Directions for this task | Every entry below should be reproduced exactly; no picture is to be included.

[Extracted page text data]
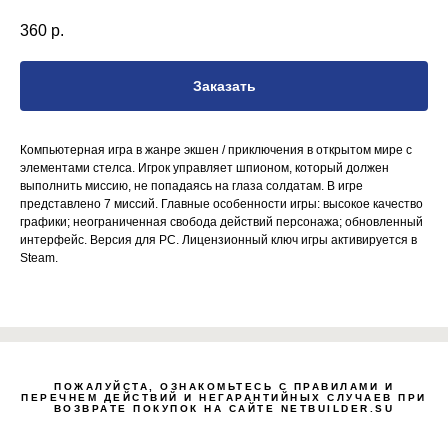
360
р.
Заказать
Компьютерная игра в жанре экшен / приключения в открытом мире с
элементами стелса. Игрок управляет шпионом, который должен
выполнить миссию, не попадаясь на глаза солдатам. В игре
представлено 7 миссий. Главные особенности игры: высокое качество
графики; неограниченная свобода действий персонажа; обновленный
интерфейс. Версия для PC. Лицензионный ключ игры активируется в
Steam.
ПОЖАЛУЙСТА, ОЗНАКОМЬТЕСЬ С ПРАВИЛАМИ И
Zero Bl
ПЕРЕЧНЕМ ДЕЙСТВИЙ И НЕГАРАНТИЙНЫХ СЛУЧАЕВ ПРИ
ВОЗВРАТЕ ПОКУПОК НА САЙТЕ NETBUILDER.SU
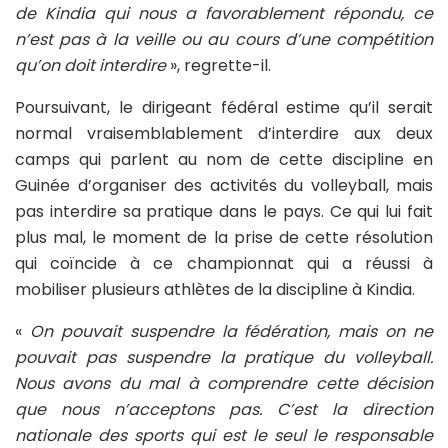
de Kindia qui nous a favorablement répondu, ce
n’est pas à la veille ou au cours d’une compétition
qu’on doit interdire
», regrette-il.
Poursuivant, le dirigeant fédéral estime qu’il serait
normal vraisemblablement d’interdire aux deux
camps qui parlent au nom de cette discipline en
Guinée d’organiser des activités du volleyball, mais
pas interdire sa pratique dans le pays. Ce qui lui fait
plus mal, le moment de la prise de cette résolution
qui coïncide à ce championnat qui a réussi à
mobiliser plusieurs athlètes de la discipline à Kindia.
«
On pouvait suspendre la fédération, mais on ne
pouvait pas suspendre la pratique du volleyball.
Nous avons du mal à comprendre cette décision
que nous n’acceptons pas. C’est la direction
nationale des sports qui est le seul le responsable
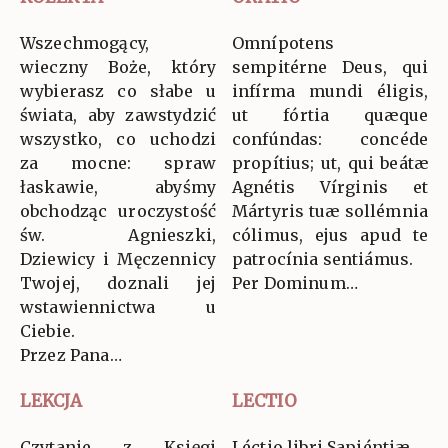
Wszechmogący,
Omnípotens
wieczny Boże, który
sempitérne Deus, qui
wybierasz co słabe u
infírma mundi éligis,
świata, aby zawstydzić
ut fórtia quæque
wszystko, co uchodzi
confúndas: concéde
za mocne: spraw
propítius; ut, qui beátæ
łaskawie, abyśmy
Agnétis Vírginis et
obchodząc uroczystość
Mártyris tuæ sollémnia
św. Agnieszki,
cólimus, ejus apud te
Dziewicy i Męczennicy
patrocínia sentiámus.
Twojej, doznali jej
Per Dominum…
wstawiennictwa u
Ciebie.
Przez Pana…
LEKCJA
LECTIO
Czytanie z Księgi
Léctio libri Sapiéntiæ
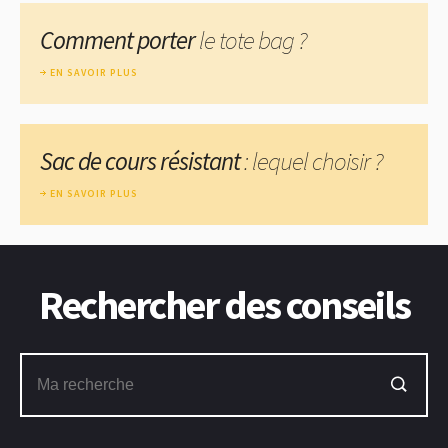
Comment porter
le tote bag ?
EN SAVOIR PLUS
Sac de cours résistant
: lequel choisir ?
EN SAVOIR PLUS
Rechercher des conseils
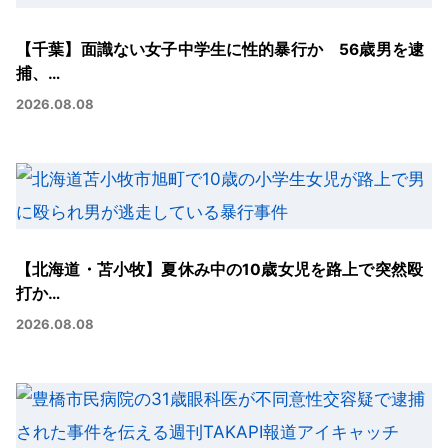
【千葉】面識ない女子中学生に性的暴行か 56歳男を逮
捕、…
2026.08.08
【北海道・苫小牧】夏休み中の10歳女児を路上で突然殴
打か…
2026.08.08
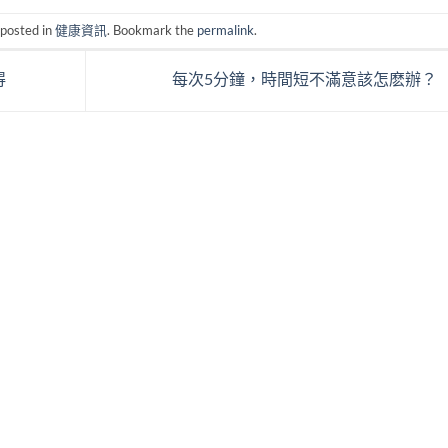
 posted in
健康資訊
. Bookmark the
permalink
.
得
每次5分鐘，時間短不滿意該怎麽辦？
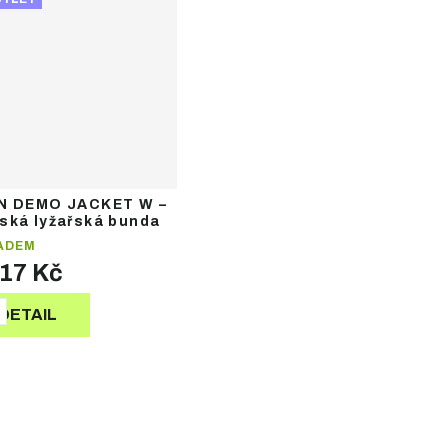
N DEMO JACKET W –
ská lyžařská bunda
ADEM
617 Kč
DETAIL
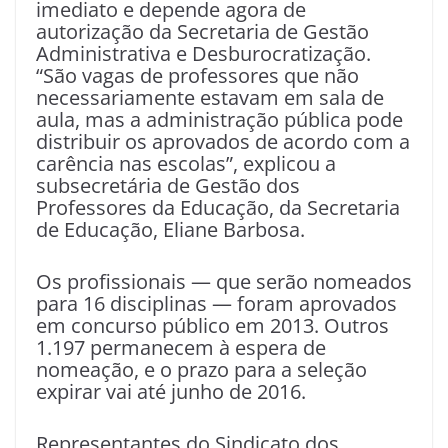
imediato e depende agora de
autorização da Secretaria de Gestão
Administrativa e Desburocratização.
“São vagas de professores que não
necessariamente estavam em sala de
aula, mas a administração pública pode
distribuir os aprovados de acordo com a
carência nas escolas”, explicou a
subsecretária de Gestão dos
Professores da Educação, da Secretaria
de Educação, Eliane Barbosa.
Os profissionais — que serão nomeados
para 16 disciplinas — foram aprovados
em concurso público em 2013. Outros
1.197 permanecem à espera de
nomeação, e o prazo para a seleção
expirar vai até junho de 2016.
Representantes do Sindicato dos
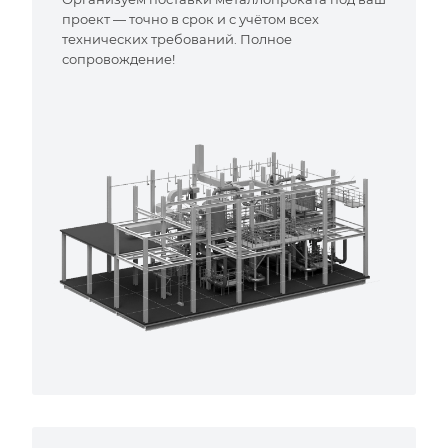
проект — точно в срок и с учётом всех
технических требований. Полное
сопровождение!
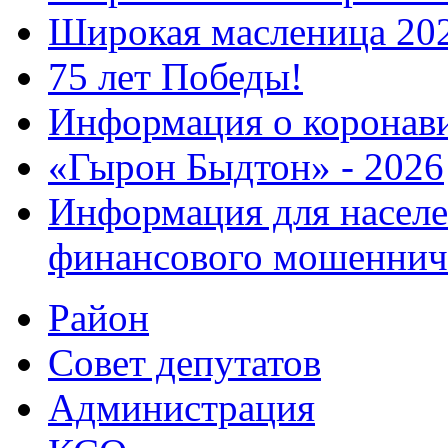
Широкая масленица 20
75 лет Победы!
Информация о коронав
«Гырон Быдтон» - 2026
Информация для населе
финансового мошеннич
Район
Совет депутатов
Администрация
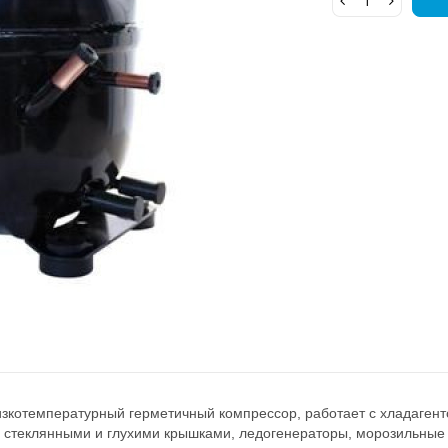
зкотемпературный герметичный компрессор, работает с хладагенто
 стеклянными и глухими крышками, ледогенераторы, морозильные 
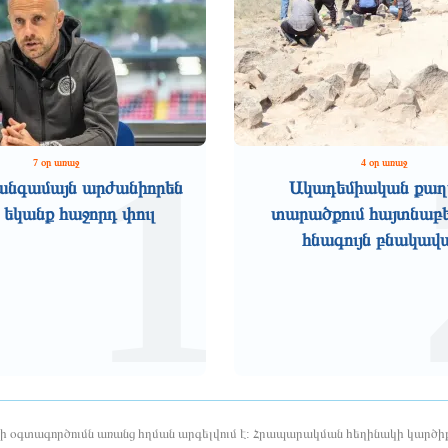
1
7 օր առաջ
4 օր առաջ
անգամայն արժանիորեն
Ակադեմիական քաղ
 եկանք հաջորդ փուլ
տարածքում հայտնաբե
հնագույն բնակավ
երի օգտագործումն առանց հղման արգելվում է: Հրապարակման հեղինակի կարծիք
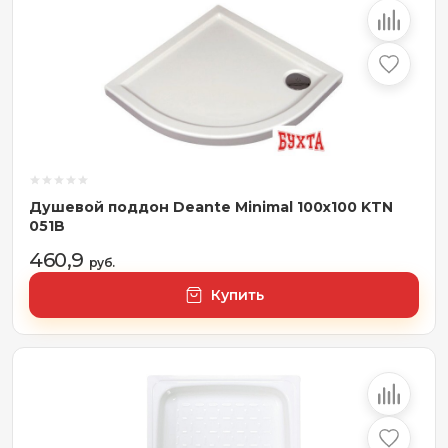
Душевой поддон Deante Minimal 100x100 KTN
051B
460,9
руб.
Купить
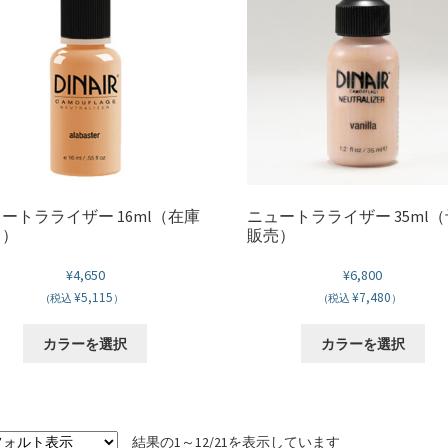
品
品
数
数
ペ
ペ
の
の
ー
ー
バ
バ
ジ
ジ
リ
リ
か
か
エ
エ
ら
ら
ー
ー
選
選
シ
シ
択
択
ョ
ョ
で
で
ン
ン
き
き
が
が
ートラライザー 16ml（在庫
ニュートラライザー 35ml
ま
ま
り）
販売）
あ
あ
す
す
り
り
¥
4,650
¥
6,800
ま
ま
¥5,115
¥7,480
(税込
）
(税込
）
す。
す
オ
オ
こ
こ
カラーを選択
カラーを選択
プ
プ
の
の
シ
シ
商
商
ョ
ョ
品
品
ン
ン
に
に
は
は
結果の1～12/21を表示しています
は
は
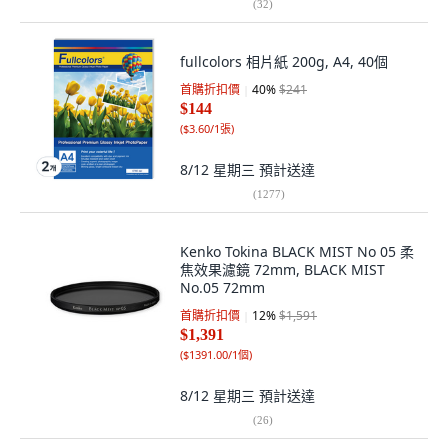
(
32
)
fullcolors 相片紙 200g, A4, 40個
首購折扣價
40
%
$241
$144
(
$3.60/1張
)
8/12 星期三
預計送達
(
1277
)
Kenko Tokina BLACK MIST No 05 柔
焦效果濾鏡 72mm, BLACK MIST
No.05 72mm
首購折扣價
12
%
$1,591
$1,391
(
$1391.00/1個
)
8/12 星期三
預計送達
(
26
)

Completed exercise |
360
р.
Заказать
Компьютерная игра в жанре экшен / приключения в открытом мире с
элементами стелса. Игрок управляет шпионом, который должен
выполнить миссию, не попадаясь на глаза солдатам. В игре
представлено 7 миссий. Главные особенности игры: высокое качество
графики; неограниченная свобода действий персонажа; обновленный
интерфейс. Версия для PC. Лицензионный ключ игры активируется в
Steam.
ПОЖАЛУЙСТА, ОЗНАКОМЬТЕСЬ С ПРАВИЛАМИ И
Zero Bl
ПЕРЕЧНЕМ ДЕЙСТВИЙ И НЕГАРАНТИЙНЫХ СЛУЧАЕВ ПРИ
ВОЗВРАТЕ ПОКУПОК НА САЙТЕ NETBUILDER.SU
de Kindia qui nous a favorablement répondu, ce
n’est pas à la veille ou au cours d’une compétition
qu’on doit interdire
», regrette-il.
Poursuivant, le dirigeant fédéral estime qu’il serait
normal vraisemblablement d’interdire aux deux
camps qui parlent au nom de cette discipline en
Guinée d’organiser des activités du volleyball, mais
pas interdire sa pratique dans le pays. Ce qui lui fait
plus mal, le moment de la prise de cette résolution
qui coïncide à ce championnat qui a réussi à
mobiliser plusieurs athlètes de la discipline à Kindia.
«
On pouvait suspendre la fédération, mais on ne
pouvait pas suspendre la pratique du volleyball.
Nous avons du mal à comprendre cette décision
que nous n’acceptons pas. C’est la direction
nationale des sports qui est le seul le responsable
Wszechmogący,
Omnípotens
wieczny Boże, który
sempitérne Deus, qui
wybierasz co słabe u
infírma mundi éligis,
świata, aby zawstydzić
ut fórtia quæque
wszystko, co uchodzi
confúndas: concéde
za mocne: spraw
propítius; ut, qui beátæ
łaskawie, abyśmy
Agnétis Vírginis et
obchodząc uroczystość
Mártyris tuæ sollémnia
św. Agnieszki,
cólimus, ejus apud te
Dziewicy i Męczennicy
patrocínia sentiámus.
Twojej, doznali jej
Per Dominum…
wstawiennictwa u
Ciebie.
Przez Pana…
LEKCJA
LECTIO
Czytanie z Księgi
Léctio libri Sapiéntiæ
Comment porter
le tote bag ?
EN SAVOIR PLUS
Sac de cours résistant
: lequel choisir ?
EN SAVOIR PLUS
Rechercher des conseils
【千葉】面識ない女子中学生に性的暴行か 56歳男を逮
捕、…
2026.08.08
【北海道・苫小牧】夏休み中の10歳女児を路上で突然殴
打か…
2026.08.08
 posted in
健康資訊
. Bookmark the
permalink
.
得
每次5分鐘，時間短不滿意該怎麽辦？
N DEMO JACKET W –
ská lyžařská bunda
ADEM
617 Kč
DETAIL
imediato e depende agora de
autorização da Secretaria de Gestão
Administrativa e Desburocratização.
“São vagas de professores que não
necessariamente estavam em sala de
aula, mas a administração pública pode
distribuir os aprovados de acordo com a
carência nas escolas”, explicou a
subsecretária de Gestão dos
Professores da Educação, da Secretaria
de Educação, Eliane Barbosa.
Os profissionais — que serão nomeados
para 16 disciplinas — foram aprovados
em concurso público em 2013. Outros
1.197 permanecem à espera de
nomeação, e o prazo para a seleção
expirar vai até junho de 2016.
Representantes do Sindicato dos
проект — точно в срок и с учётом всех
технических требований. Полное
сопровождение!
Широкая масленица 20
75 лет Победы!
Информация о коронав
«Гырон Быдтон» - 2026
Информация для населе
финансового мошеннич
Район
Совет депутатов
Администрация
зкотемпературный герметичный компрессор, работает с хладагенто
 стеклянными и глухими крышками, ледогенераторы, морозильные 
1
7 օր առաջ
4 օր առաջ
անգամայն արժանիորեն
Ակադեմիական քաղ
 եկանք հաջորդ փուլ
տարածքում հայտնաբե
հնագույն բնակավ
երի օգտագործումն առանց հղման արգելվում է: Հրապարակման հեղինակի կարծիք
Душевой поддон Deante Minimal 100x100 KTN
051B
460,9
руб.
Купить
品
品
数
数
ペ
ペ
の
の
ー
ー
バ
バ
ジ
ジ
リ
リ
か
か
エ
エ
ら
ら
ー
ー
選
選
シ
シ
択
択
ョ
ョ
で
で
ン
ン
き
き
が
が
ートラライザー 16ml（在庫
ニュートラライザー 35ml
ま
ま
り）
販売）
あ
あ
す
す
り
り
¥
4,650
¥
6,800
ま
ま
¥5,115
¥7,480
(税込
）
(税込
）
す。
す
オ
オ
こ
こ
カラーを選択
カラーを選択
プ
プ
の
の
シ
シ
商
商
ョ
ョ
品
品
ン
ン
に
に
は
は
結果の1～12/21を表示しています
は
は
(
32
)
fullcolors 相片紙 200g, A4, 40個
首購折扣價
40
%
$241
$144
(
$3.60/1張
)
8/12 星期三
預計送達
(
1277
)
Kenko Tokina BLACK MIST No 05 柔
焦效果濾鏡 72mm, BLACK MIST
No.05 72mm
首購折扣價
12
%
$1,591
$1,391
(
$1391.00/1個
)
8/12 星期三
預計送達
(
26
)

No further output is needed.